- **Work to complete**:
Reproduce every line of the items below verbatim, preserving each character and the original line order.

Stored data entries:
-----
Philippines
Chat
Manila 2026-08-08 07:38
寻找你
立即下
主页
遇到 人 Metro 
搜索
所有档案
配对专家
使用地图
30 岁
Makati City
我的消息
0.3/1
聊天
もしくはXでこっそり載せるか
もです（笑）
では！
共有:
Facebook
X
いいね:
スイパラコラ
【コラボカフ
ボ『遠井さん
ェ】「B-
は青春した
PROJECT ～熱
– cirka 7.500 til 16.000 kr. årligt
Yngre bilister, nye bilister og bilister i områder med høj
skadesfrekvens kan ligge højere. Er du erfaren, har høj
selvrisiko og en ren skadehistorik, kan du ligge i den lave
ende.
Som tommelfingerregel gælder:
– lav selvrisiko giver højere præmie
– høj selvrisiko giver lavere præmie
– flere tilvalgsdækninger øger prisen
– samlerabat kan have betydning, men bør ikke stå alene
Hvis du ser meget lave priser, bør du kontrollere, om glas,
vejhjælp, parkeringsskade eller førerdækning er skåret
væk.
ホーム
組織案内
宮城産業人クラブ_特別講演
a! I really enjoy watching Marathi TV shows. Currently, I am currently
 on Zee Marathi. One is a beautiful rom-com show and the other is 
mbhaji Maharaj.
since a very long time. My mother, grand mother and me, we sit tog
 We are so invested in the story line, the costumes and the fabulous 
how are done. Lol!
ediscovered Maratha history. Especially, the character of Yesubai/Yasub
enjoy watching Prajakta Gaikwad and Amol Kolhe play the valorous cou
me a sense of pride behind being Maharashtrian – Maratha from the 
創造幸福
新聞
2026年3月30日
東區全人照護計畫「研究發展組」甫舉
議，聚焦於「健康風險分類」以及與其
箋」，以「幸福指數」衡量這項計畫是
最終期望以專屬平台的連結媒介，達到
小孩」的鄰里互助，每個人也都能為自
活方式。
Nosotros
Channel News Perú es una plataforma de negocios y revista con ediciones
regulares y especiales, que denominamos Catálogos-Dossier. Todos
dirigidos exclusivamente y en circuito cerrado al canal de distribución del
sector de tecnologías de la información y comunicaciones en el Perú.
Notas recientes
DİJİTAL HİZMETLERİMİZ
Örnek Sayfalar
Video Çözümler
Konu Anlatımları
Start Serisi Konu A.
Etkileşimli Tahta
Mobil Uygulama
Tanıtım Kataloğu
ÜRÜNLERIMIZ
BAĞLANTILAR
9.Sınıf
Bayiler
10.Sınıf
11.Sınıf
-----
- **Output for this task**:
Philippines
Chat
Manila 2026-08-08 07:38
寻找你
立即下
主页
遇到 人 Metro 
搜索
所有档案
配对专家
使用地图
30 岁
Makati City
我的消息
0.3/1
聊天
もしくはXでこっそり載せるか
もです（笑）
では！
共有:
Facebook
X
いいね:
スイパラコラ
【コラボカフ
ボ『遠井さん
ェ】「B-
は青春した
PROJECT ～熱
– cirka 7.500 til 16.000 kr. årligt
Yngre bilister, nye bilister og bilister i områder med høj
skadesfrekvens kan ligge højere. Er du erfaren, har høj
selvrisiko og en ren skadehistorik, kan du ligge i den lave
ende.
Som tommelfingerregel gælder:
– lav selvrisiko giver højere præmie
– høj selvrisiko giver lavere præmie
– flere tilvalgsdækninger øger prisen
– samlerabat kan have betydning, men bør ikke stå alene
Hvis du ser meget lave priser, bør du kontrollere, om glas,
vejhjælp, parkeringsskade eller førerdækning er skåret
væk.
ホーム
組織案内
宮城産業人クラブ_特別講演
a! I really enjoy watching Marathi TV shows. Currently, I am currently
 on Zee Marathi. One is a beautiful rom-com show and the other is 
mbhaji Maharaj.
since a very long time. My mother, grand mother and me, we sit tog
 We are so invested in the story line, the costumes and the fabulous 
how are done. Lol!
ediscovered Maratha history. Especially, the character of Yesubai/Yasub
enjoy watching Prajakta Gaikwad and Amol Kolhe play the valorous cou
me a sense of pride behind being Maharashtrian – Maratha from the 
創造幸福
新聞
2026年3月30日
東區全人照護計畫「研究發展組」甫舉
議，聚焦於「健康風險分類」以及與其
箋」，以「幸福指數」衡量這項計畫是
最終期望以專屬平台的連結媒介，達到
小孩」的鄰里互助，每個人也都能為自
活方式。
Nosotros
Channel News Perú es una plataforma de negocios y revista con ediciones
regulares y especiales, que denominamos Catálogos-Dossier. Todos
dirigidos exclusivamente y en circuito cerrado al canal de distribución del
sector de tecnologías de la información y comunicaciones en el Perú.
Notas recientes
DİJİTAL HİZMETLERİMİZ
Örnek Sayfalar
Video Çözümler
Konu Anlatımları
Start Serisi Konu A.
Etkileşimli Tahta
Mobil Uygulama
Tanıtım Kataloğu
ÜRÜNLERIMIZ
BAĞLANTILAR
9.Sınıf
Bayiler
10.Sınıf
11.Sınıf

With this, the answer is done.